=== What you have to do ===
Would you transcribe word for word every line from the one containing "right hip: (595, 141)" to the end of the data, both ends included, and leave out the rest?

=== Given information ===
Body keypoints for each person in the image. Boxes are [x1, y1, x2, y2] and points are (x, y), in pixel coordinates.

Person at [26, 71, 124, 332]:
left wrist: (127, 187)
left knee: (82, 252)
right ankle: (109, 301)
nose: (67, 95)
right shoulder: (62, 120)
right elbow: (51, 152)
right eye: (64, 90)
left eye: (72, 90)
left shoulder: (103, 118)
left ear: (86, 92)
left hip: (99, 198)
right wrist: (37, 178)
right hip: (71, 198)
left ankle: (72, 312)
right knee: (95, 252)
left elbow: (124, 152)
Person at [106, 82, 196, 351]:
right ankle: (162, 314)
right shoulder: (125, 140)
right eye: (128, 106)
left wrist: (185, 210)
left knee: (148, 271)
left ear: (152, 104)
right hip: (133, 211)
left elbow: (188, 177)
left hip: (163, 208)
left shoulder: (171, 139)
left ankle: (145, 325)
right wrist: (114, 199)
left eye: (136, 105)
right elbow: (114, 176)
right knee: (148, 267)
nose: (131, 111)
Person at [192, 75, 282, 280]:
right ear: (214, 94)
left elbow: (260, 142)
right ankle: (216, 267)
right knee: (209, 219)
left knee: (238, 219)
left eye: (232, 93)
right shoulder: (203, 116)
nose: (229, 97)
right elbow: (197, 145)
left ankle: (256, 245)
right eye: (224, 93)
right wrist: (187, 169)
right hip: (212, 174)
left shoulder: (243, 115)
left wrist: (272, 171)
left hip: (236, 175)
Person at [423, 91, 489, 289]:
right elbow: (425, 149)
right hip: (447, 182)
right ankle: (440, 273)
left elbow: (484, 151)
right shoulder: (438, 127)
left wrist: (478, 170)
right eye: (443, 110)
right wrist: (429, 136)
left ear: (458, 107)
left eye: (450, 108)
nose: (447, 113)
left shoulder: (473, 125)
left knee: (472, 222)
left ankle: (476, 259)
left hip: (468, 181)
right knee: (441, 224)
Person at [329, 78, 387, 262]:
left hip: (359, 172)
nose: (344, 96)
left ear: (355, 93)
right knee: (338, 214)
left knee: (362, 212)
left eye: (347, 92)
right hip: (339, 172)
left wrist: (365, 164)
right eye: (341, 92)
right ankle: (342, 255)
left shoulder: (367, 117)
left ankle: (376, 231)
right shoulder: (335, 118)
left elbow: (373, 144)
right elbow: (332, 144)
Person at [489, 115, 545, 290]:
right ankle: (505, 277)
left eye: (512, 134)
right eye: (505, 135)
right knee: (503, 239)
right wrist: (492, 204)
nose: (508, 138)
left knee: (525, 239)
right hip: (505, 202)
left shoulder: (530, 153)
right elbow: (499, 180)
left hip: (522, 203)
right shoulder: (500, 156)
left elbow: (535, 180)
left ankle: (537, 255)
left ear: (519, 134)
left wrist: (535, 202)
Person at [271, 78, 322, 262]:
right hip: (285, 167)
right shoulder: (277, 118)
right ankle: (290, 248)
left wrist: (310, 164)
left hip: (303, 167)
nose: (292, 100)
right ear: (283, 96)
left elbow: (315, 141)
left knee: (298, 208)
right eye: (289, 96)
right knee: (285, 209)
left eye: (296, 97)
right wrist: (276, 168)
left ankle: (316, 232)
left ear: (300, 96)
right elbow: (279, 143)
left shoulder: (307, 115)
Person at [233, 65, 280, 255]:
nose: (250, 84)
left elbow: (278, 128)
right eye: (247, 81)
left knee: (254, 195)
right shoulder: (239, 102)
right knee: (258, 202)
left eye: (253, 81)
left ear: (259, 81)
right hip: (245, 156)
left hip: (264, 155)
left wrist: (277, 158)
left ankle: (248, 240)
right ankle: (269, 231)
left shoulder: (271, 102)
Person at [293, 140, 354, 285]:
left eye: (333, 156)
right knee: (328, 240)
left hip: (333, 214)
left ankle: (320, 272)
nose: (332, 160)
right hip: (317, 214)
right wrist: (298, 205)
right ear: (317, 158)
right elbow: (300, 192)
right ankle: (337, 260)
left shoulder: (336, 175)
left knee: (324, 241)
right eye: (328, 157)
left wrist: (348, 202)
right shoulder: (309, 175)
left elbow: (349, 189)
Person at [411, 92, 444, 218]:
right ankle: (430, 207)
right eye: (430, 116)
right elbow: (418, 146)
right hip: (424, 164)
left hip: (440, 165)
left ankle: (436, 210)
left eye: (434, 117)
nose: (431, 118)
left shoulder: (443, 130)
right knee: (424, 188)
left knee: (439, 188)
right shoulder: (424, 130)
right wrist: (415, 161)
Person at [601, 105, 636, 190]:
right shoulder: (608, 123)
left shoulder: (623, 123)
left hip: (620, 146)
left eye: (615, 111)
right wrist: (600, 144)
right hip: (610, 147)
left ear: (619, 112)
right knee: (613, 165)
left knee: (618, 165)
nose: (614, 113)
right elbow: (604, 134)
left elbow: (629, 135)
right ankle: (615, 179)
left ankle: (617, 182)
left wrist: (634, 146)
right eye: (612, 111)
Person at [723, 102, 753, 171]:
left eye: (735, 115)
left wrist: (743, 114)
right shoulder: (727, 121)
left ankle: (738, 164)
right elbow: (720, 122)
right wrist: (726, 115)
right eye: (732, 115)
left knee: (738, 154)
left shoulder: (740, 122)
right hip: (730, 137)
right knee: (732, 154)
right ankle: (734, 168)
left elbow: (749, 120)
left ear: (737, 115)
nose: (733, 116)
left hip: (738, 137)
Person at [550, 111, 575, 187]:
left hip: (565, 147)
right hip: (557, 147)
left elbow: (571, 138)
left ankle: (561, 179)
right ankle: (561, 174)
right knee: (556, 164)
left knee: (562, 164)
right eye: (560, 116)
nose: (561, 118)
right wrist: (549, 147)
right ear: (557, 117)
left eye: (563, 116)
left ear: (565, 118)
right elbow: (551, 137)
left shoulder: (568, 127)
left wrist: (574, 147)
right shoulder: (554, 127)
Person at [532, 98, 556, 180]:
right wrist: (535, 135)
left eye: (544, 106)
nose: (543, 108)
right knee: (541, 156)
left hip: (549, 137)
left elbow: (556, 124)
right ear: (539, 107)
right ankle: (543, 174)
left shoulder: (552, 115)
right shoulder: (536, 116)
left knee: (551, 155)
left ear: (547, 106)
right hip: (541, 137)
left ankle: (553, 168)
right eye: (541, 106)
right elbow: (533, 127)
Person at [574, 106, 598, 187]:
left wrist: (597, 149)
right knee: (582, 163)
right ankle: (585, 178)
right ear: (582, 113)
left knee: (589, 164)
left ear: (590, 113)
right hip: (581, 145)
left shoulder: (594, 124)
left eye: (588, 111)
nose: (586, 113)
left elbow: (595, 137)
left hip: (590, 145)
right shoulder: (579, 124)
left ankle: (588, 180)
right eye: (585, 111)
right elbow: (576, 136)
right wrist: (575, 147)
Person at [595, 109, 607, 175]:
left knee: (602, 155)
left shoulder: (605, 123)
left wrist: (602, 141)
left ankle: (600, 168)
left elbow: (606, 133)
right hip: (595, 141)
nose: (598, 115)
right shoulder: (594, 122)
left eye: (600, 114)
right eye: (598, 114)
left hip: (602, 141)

=== Exercise result ===
right hip: (595, 141)
nose: (598, 115)
right shoulder: (594, 122)
left eye: (600, 114)
right eye: (598, 114)
left hip: (602, 141)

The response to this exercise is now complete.